▸ 課題の要件
**1)** セザンヌの「風景」に関する文章のうち、「あなたならどんな景色をキャンバスに描くだろうか。」で始まり「乾いた洗濯物はヒラヒラと揺らめき、日陰で酒を飲む初老の男。」まで続く部分を、「キャンバス」を「画用紙」に置き換えてもう一度書いてください。
**2)** セザンヌの「風景」に関する文章で「どこの街を描いたのか」で始まる段落を、主な事実を残して箇条書きにまとめよ。
**3)** セザンヌの「風景」に関する文章を、最後の文に続けて書き進めよ。

▸ 本文抜粋
######
あなたならどんな景色をキャンバスに描くだろうか。

緑の鮮やかな季節。高台にあがり、海を眺める。
水面は暖かい太陽を浴びて、キラキラと光る。
世界中にあふれる命の生き生きした様子をキャンバスに写しとる。

街には、赤や黄色、緑など色に溢れている。
行き交う人たちは何かを会話している。
乾いた洗濯物はヒラヒラと揺らめき、日陰で酒を飲む初老の男。
音や風、何より人を感じる風景を残したい。

とは、全く違う作品に足が止まった。

今日の作品は、ポール・セザンヌの「風景」

全くもって不可解な絵だ。
大原美術館に訪れて、
「この絵が1番印象的だった」という人に会ってみたい。
と思うほど、何を描きたかったのかが、理解できない。

「風景」とは、ぼんやりしているもの

何の理解も進まない私は、メガネを外してみてみた。
絵は輪郭を曖昧にして、ぼんやりして見える。
そこで合点がいった。
風景を見ている私は、何かを見ているのではなく、見えている世界。
風景とは、ぼんやりしているものなのだ。

どこの街?

どこの街を描いたのか、Googleストリートビューで探してやろうと思った。
特徴がなさすぎて、探せない。
おそらくここは、谷間にできた街。
山が半円を描き、山の上には白い建物があるように見えるが、
あれが修道院なのかパンテオンなのか、定かではない。
家々が40~50棟描かれているが、規則正しい感じではなく、
遠くなればなるほど輪郭さえ判然としない。
おそらく3階建てくらいだろうか。
屋根の色が、鮮やかな朱のものもあるが、呼応するような色は他にない。

ぼんやり感は、こうやって作られる

この絵は、ぼんやりしている。
空も中央部の一部しか塗られていない。
しかも、どんよりしたグレーだ。

遠くの山は、緑が濃く、多少の陰影はあるが、特に際立った表情はない。
同じ緑が画面左側の木々にも使われている。
「もうここは描くのやめた」と塗り潰したかのような印象さえある。
######
▸ 提供データ
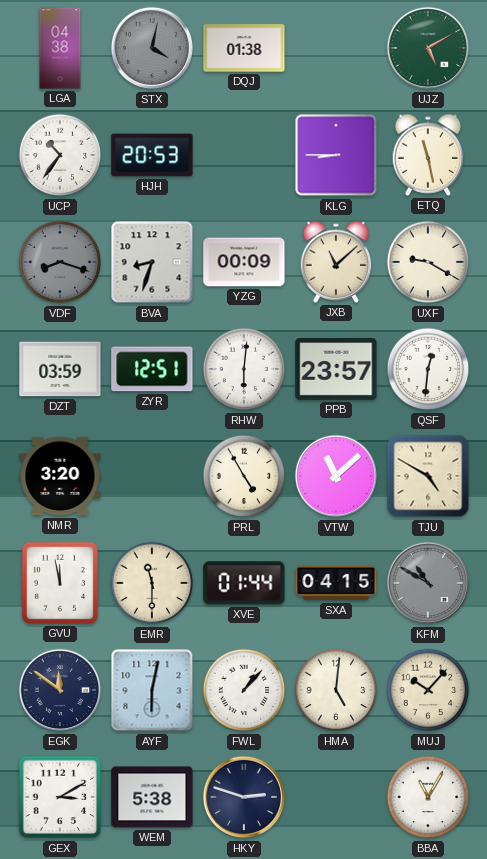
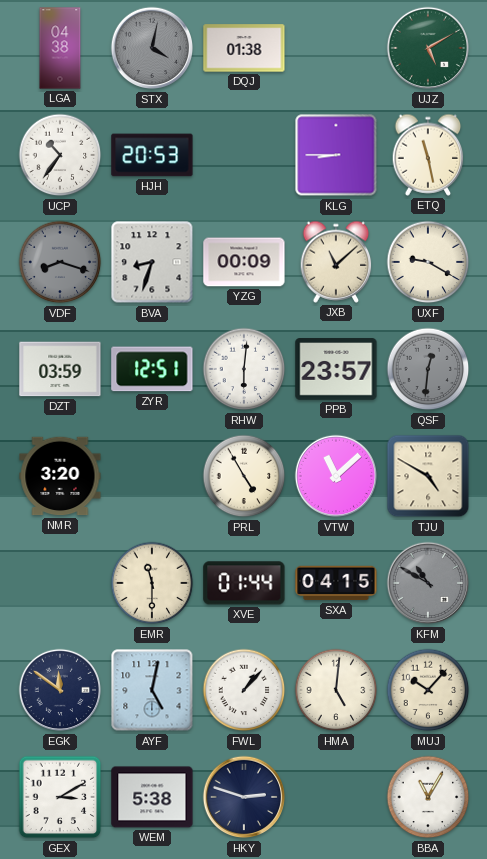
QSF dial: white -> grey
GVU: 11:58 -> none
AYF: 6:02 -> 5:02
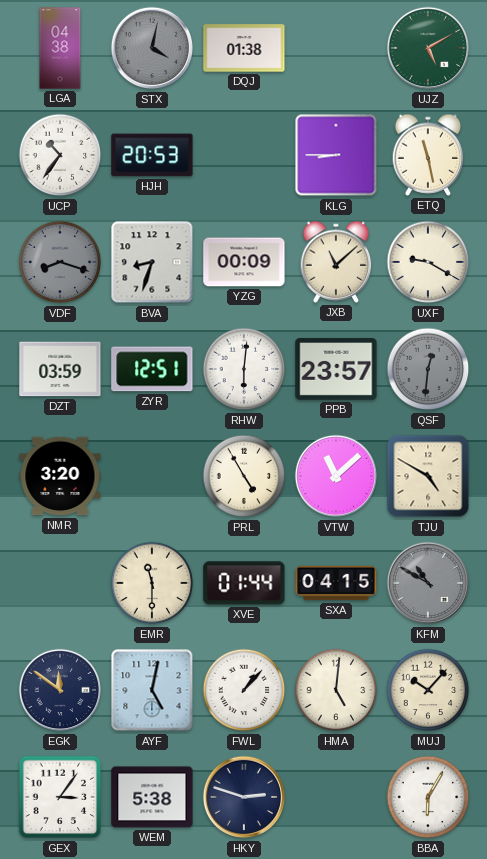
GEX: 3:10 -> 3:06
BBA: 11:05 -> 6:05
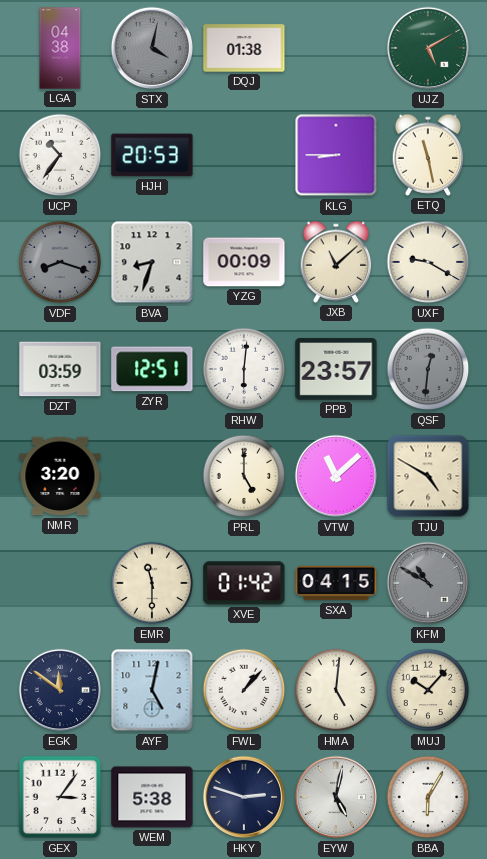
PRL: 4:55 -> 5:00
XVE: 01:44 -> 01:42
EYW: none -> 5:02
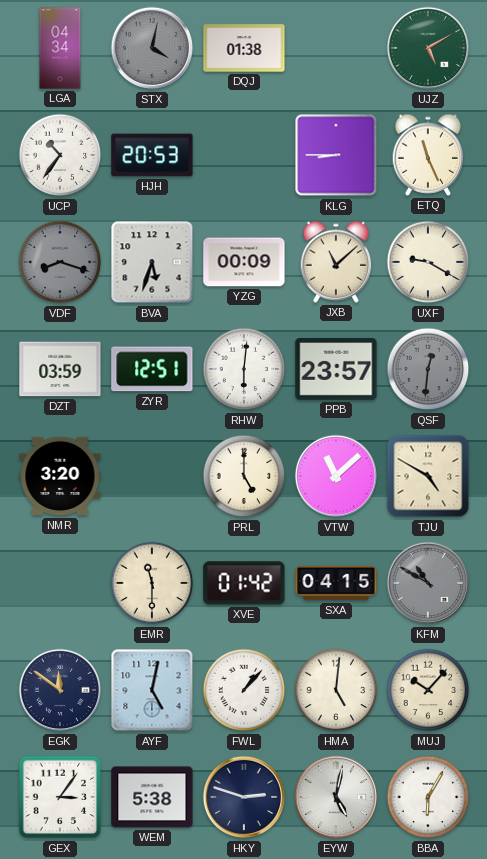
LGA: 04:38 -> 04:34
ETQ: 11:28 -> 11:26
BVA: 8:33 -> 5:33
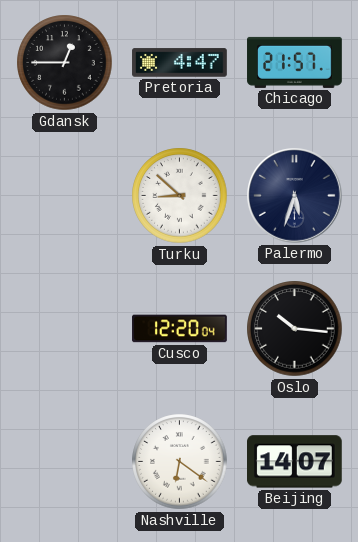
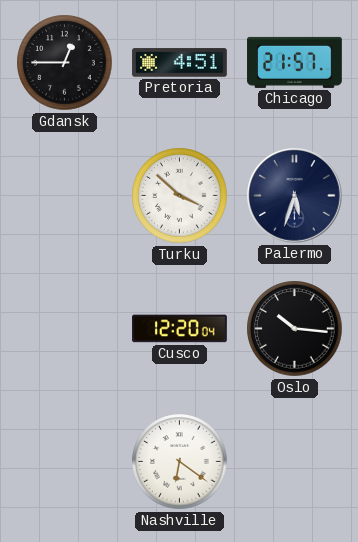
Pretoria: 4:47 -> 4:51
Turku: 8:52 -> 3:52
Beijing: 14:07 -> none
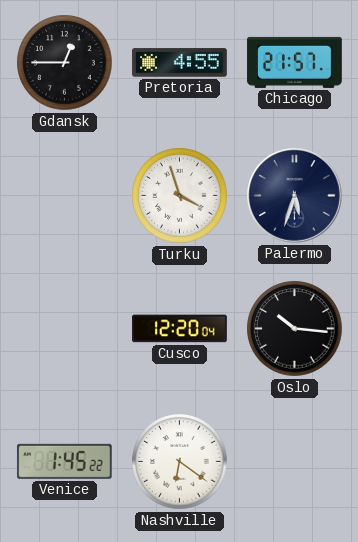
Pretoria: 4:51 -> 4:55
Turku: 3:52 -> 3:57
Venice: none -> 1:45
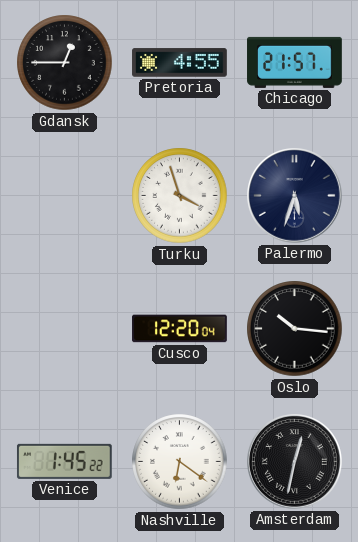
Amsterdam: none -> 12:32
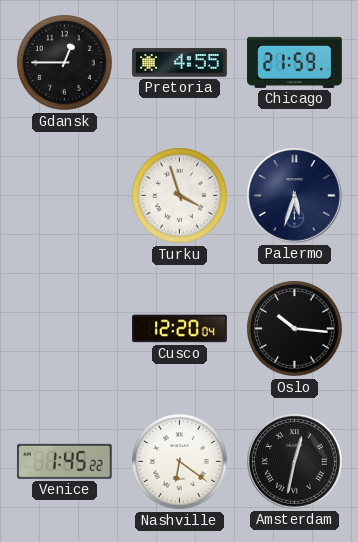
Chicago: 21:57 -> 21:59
######
▸ 解答一覧
**1)**
あなたならどんな景色を画用紙に描くだろうか。

緑の鮮やかな季節。高台にあがり、海を眺める。
水面は暖かい太陽を浴びて、キラキラと光る。
世界中にあふれる命の生き生きした様子を画用紙に写しとる。

街には、赤や黄色、緑など色に溢れている。
行き交う人たちは何かを会話している。
乾いた洗濯物はヒラヒラと揺らめき、日陰で酒を飲む初老の男。

**2)**
- 描かれた街をGoogleストリートビューで探そうとしたが、特徴がなさすぎて探せない。
- おそらく谷間にできた街である。
- 山が半円を描き、山の上に白い建物があるように見えるが、修道院なのかパンテオンなのかは定かではない。
- 家々は40~50棟描かれているが、規則正しい感じではなく、遠くなるほど輪郭さえ判然としない。
- 家はおそらく3階建てくらい。
- 鮮やかな朱の屋根もあるが、呼応するような色はほかにない。

**3)**
家々の間には、木々があるが、これさえも細かく描くのを避けて、
緑で埋めただけのように感じてきた。

手前にある二つの家。
輪郭も窓などのディテールも描かれている。
この家の屋根もきっと鮮やかな朱色だったと思われる。
上から地味な焦げ茶色、紫のような色を重ねている。
目だ立たせないようにしている。

極め付けは、中央の木

絵の中央に二股に別れた細い樹がある。
こんなところに描かれる樹であれば、1番最初に目に飛び込んでくるはず。
が、飛び込んでこない。印象の薄い樹。
後から描かれたように気がしてきた。
この樹がなければ、街の様子がバッと広がる景色だった。
この樹があるおかげで、街の様子が遮断され、インパクトが薄れる。
ぼんやり効果を上げるために描かれた樹。

額も白くてぼんやり

額装はクラシックでゴツゴツした感じの模様が入っているが、
白いためその印象は低く、揺らめいた光を発している。
絵に近い部分には、幅の薄い金色の額装があり、
太陽光のやんわりした光の中にも
目を細めないと眩しい強さを演出されている。

描くぼんやり、描かないぼんやり

ぼんやり景色を眺めている。
私の目に飛び込んでくる情報量は少ない。
この絵画の中に人は一人も描かれていないし、
生活している雰囲気は全くない。
音も聞こえないし、風も感じない。静かだ。

最後に一つ、理解不能なこと

この絵を見初めて20分くらい経った頃、
私はぼんやり感に包まれすぎて、眠くなった。
経ったまま少し寝てやろうと思った。

その時ふと思ったのだが、1番手前に描かれている床。
おそらく自分のいる家の屋上だか、バルコニーだろう。
平でウツラウツラしやすい場所だ。

でもこの街を見渡しても、屋上がフラットな家など一つもない。
バルコニーすら描かれていない。
どういうことだ?

景色と自分の世界を隔てるバルコニー。夢と現実。
眠りに落ちるか落ちないかの瀬戸際のような絵画を見ながら、
私も、寝落ちしそうになった。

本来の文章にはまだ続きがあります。